| Directions for this task |
Filter the listing so that only lines with the word "black" remain.

═══ Records supplied ═══

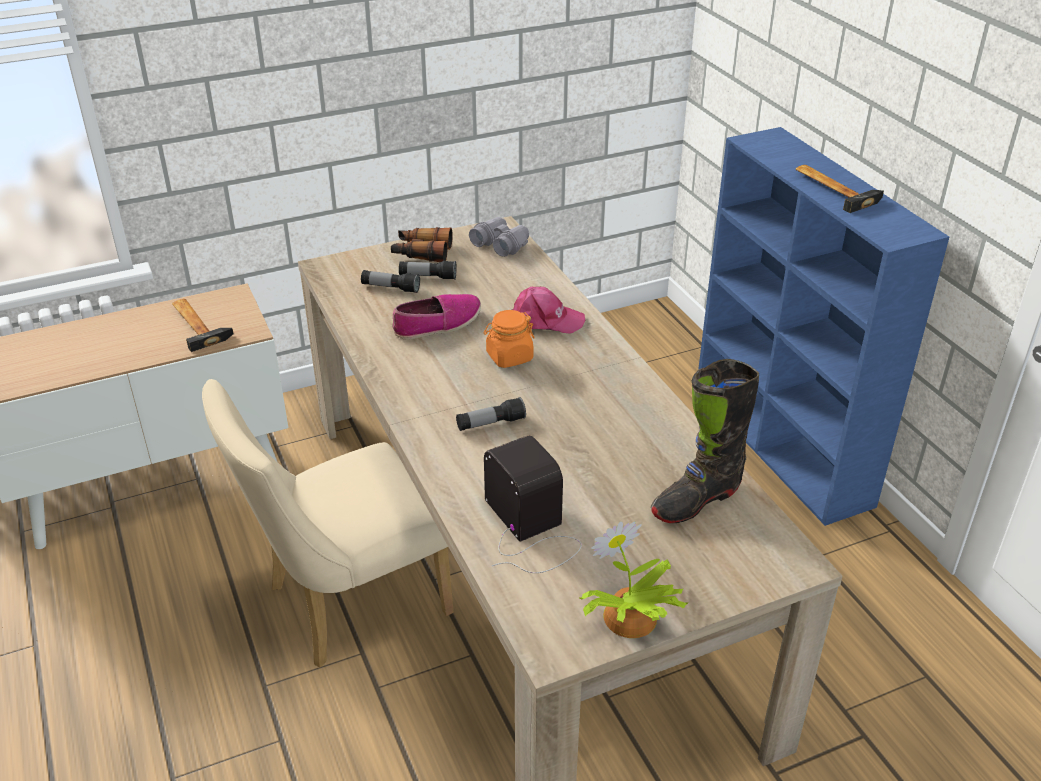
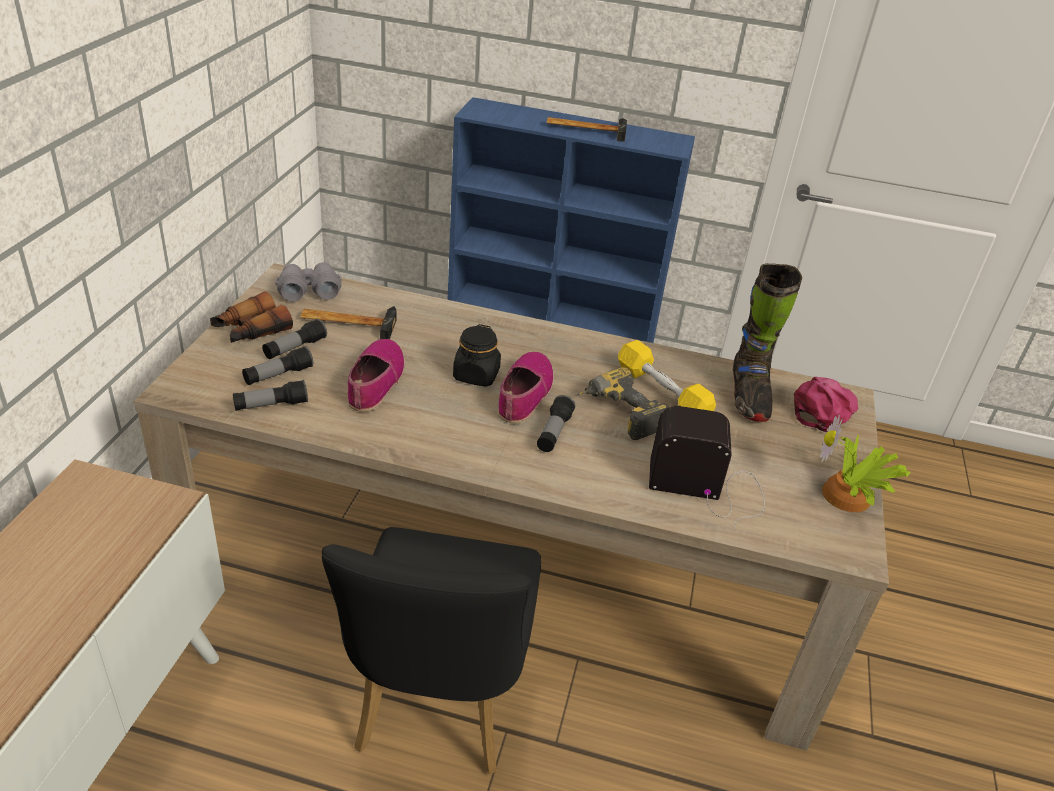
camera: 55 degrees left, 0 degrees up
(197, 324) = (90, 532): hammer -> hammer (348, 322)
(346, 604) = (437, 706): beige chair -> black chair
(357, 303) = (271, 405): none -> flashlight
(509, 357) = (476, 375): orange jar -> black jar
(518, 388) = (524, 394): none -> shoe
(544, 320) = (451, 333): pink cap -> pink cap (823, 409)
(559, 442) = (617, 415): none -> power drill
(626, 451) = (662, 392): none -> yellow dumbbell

═══
═══ Records supplied ═══

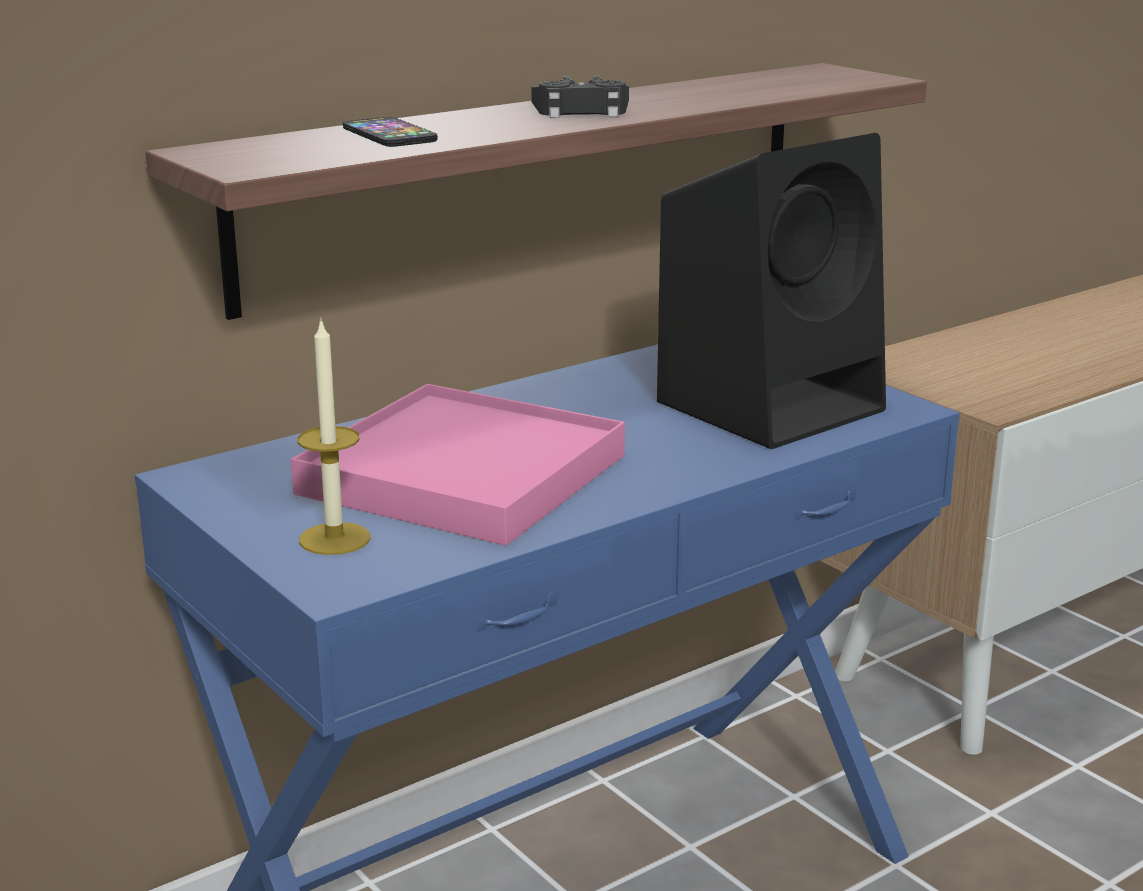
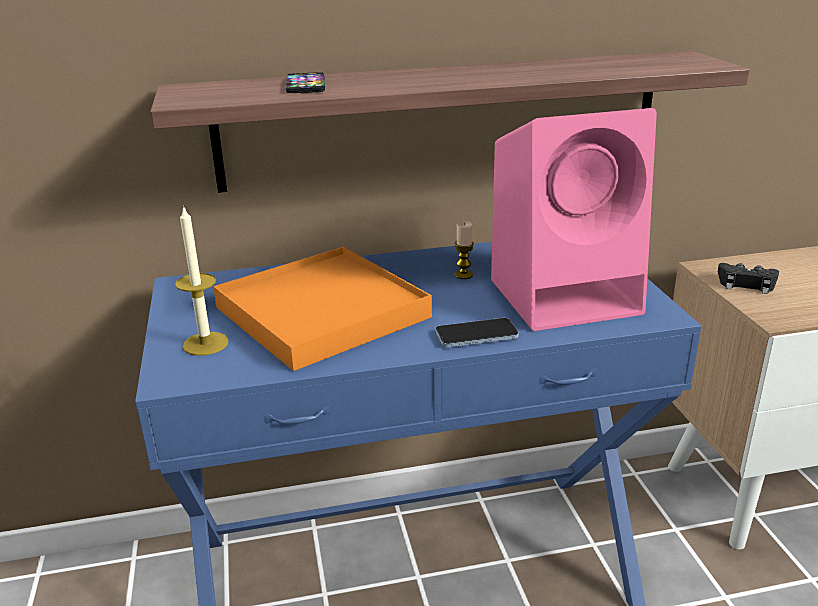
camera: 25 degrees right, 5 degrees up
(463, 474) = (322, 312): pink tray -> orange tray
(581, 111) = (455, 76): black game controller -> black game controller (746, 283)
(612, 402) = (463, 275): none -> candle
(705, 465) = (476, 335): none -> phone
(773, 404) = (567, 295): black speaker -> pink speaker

═══
═══ Records supplied ═══

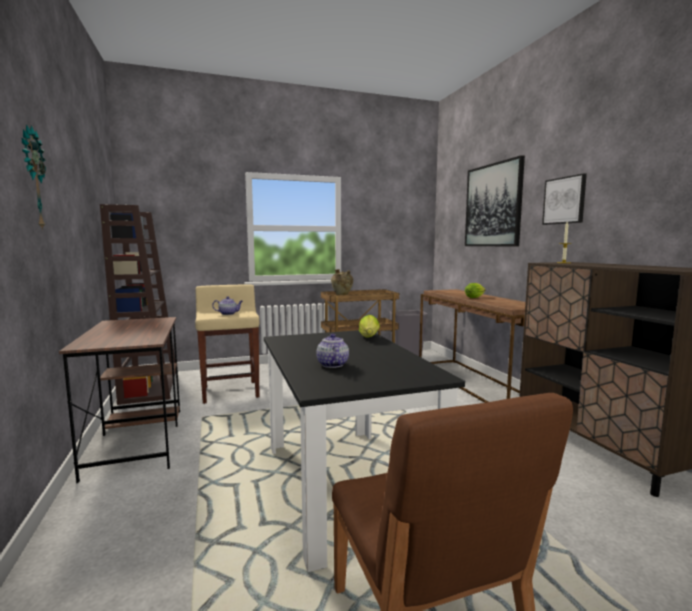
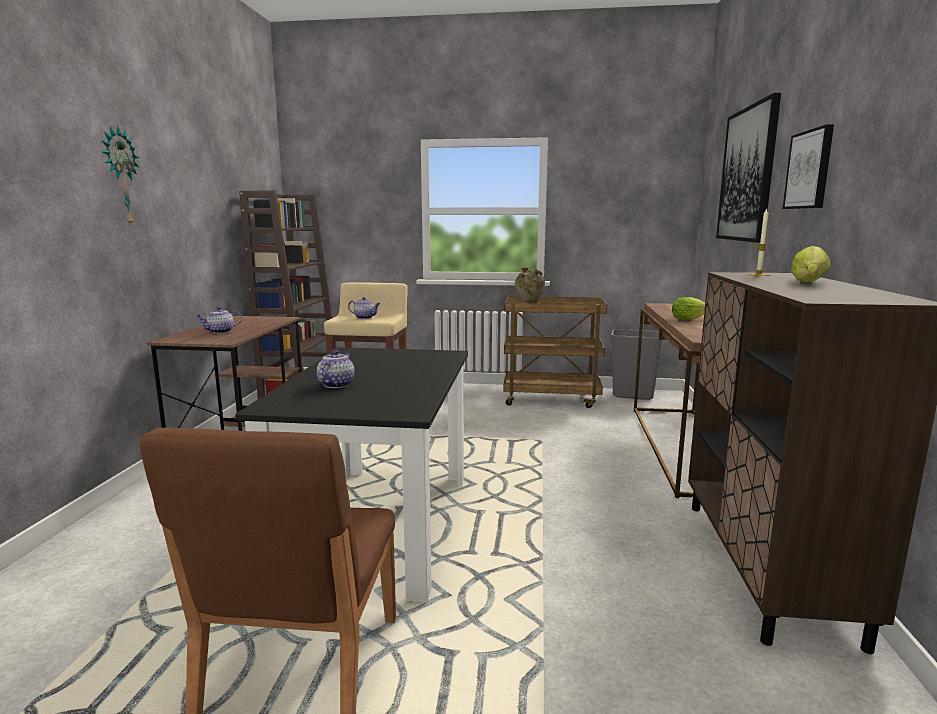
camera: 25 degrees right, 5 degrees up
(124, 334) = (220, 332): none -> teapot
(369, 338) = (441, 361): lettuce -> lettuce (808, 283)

═══

| Exercise response |
(346, 604) = (437, 706): beige chair -> black chair
(509, 357) = (476, 375): orange jar -> black jar
(581, 111) = (455, 76): black game controller -> black game controller (746, 283)
(773, 404) = (567, 295): black speaker -> pink speaker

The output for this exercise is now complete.